Anycast gives you BGP distance, not topological distance.
Say I'm in Ashburn and peer directly with someone in Korea where he
has a node (1 AS hop), but I get to his node in Ashburn through my
transit provider (2 AS hops), guess which node anycast will pick?
Ashburn and other major network meet points are oddities in a very complex
network. It would be fair to note that anycast is likely to be reasonably
effective if deployed in a manner that was mindful of the overall Internet
architecture, and made allowances for such things.
You are not disagreeing with me. I was responding to Woody who said:
Yes, and that's how anycast works: it directs traffic to the
_topologically nearest_ server.
If you're doing things on the Internet, instead of the physical world,
topological distance is presumably of much greater interest than whatever
geographic proximity may coincidentally obtain.

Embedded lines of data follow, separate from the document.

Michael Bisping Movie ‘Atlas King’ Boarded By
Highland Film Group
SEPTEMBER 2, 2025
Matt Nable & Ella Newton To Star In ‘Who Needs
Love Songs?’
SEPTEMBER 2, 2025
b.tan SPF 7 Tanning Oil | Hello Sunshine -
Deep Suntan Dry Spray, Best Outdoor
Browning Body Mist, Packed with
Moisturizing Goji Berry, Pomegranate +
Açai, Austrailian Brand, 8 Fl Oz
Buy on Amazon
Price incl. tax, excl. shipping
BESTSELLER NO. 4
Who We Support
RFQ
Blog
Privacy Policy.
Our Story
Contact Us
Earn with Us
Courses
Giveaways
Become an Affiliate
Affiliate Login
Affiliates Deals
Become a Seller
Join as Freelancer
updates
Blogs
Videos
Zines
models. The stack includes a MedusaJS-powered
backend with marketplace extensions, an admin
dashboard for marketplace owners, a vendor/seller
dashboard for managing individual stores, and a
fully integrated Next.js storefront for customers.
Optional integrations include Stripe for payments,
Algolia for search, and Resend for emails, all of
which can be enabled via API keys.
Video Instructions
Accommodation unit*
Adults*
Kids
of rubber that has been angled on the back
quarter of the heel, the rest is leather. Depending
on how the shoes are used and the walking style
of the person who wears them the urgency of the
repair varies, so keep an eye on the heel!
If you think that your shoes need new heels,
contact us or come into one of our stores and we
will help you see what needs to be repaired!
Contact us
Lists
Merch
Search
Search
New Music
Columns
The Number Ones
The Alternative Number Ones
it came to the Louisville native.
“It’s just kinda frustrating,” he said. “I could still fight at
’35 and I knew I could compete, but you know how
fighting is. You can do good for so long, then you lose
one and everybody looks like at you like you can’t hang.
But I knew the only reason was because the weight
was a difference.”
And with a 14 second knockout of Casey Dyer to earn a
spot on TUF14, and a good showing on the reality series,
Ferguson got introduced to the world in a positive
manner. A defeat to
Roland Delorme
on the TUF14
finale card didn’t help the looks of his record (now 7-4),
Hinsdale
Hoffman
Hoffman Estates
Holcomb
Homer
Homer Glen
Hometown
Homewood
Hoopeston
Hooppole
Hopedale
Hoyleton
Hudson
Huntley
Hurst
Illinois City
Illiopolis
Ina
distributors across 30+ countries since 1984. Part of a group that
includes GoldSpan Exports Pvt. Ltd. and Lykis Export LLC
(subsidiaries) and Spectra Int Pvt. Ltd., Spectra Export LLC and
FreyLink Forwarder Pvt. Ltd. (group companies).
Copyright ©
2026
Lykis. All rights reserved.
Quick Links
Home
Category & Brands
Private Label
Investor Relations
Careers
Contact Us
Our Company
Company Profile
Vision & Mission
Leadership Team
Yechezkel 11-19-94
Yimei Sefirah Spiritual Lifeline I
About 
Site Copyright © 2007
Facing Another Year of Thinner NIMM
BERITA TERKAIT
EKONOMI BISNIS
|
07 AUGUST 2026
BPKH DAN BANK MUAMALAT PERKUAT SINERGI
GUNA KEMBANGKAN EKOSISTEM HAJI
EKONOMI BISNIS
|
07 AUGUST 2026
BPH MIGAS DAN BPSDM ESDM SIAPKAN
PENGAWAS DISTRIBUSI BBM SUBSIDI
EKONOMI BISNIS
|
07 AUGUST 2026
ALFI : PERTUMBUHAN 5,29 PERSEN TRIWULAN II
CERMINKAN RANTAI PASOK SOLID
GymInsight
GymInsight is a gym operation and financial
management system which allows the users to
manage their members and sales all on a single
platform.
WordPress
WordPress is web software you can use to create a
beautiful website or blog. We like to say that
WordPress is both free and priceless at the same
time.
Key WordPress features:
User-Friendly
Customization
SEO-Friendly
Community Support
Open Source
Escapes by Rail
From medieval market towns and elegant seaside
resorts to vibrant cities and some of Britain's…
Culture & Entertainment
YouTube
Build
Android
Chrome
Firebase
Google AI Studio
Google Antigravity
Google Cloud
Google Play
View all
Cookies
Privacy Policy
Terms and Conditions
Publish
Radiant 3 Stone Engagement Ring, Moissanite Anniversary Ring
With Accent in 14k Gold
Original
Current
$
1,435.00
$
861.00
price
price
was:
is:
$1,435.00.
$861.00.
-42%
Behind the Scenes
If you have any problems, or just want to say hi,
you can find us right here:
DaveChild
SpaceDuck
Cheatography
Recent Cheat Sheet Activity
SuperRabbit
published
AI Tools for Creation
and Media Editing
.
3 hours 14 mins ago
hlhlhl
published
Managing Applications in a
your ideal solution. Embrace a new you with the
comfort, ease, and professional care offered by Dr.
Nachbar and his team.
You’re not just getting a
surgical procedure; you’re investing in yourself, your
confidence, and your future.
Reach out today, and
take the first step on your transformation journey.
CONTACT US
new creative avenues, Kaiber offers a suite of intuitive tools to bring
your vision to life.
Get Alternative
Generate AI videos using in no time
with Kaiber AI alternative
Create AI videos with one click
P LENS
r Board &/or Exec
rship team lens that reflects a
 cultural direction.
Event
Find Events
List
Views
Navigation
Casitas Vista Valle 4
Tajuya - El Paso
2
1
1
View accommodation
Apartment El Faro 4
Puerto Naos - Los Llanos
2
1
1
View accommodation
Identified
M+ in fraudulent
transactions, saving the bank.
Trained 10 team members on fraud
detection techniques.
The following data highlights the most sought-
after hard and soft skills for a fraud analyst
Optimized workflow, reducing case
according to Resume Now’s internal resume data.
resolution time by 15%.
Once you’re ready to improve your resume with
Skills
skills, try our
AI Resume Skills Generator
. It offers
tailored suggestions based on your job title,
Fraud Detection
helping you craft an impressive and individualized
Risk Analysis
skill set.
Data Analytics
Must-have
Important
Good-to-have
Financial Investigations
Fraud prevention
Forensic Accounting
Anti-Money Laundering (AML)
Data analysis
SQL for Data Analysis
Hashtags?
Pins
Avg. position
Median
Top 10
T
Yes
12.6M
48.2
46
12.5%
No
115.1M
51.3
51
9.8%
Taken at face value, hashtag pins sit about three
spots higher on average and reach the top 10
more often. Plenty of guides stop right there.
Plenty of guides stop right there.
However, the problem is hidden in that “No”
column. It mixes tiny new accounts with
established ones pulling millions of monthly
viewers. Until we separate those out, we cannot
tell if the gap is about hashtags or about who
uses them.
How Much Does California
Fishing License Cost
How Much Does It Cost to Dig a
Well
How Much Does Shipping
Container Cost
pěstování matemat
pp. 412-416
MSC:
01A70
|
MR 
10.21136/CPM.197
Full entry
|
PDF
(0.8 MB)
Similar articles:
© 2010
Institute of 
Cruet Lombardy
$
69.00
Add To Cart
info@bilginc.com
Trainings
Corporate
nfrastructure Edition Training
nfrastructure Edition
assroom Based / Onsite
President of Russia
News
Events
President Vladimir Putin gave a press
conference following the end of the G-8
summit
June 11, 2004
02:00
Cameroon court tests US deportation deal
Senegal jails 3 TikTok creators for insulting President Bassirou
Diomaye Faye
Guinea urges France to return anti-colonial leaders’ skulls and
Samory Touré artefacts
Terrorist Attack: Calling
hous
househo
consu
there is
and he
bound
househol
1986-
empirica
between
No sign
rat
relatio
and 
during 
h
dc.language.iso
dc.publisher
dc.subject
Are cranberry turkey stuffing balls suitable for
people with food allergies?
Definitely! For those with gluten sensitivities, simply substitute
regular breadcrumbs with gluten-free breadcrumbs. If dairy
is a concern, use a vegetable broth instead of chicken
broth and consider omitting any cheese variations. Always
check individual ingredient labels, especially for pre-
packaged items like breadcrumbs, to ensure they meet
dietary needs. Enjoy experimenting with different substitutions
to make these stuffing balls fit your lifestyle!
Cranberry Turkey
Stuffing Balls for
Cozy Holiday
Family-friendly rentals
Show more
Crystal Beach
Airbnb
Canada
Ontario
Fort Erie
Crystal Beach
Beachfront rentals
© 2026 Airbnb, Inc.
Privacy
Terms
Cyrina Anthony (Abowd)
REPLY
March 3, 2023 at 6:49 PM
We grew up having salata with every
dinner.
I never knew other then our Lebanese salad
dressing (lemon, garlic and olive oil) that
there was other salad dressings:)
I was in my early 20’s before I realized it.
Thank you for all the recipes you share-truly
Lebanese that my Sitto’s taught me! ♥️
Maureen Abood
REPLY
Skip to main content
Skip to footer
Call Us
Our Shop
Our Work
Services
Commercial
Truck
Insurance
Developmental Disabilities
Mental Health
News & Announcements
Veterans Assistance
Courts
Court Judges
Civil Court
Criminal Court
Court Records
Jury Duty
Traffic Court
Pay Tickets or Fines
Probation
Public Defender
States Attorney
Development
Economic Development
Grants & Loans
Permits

Unless you define "topologically nearest" as "what BGP picks", that is incorrect. And even if you do define topology to be equivalent to BGP, that is not what is of the greatest interest. "Goodput" (latency, packet loss, throughput) is far more important. IMHO.
If you don't like my example, then ignore Ashburn and take a random, medium-sized network. Now assume an anycast node which is topologically (i.e. latency, bit-miles, throughput, whatever your definition) closer through transit, compared to a node topologically farther away through peering. Which is chosen? And this is not even close to an unusual situation.
This in no way means anycast sux. It just means anycast is not, by a long shot, guaranteed to give you the "closest" node by any reasonable definition. (Sorry, I don't think "node BGP picks" is "reasonable". You are welcome to disagree, but the point still stands that other definitions of "reasonable" are not satisfied.)
In general, anycast is better than not-anycast, and can be optimized to be better than non-anycast for nearly all user by someone with enough clue + money + time. This is not in question. It is essentially impossible to guarantee anycast is better than any other solution for all applications and all end users, especially over time as the Internet changes. This is not in question either.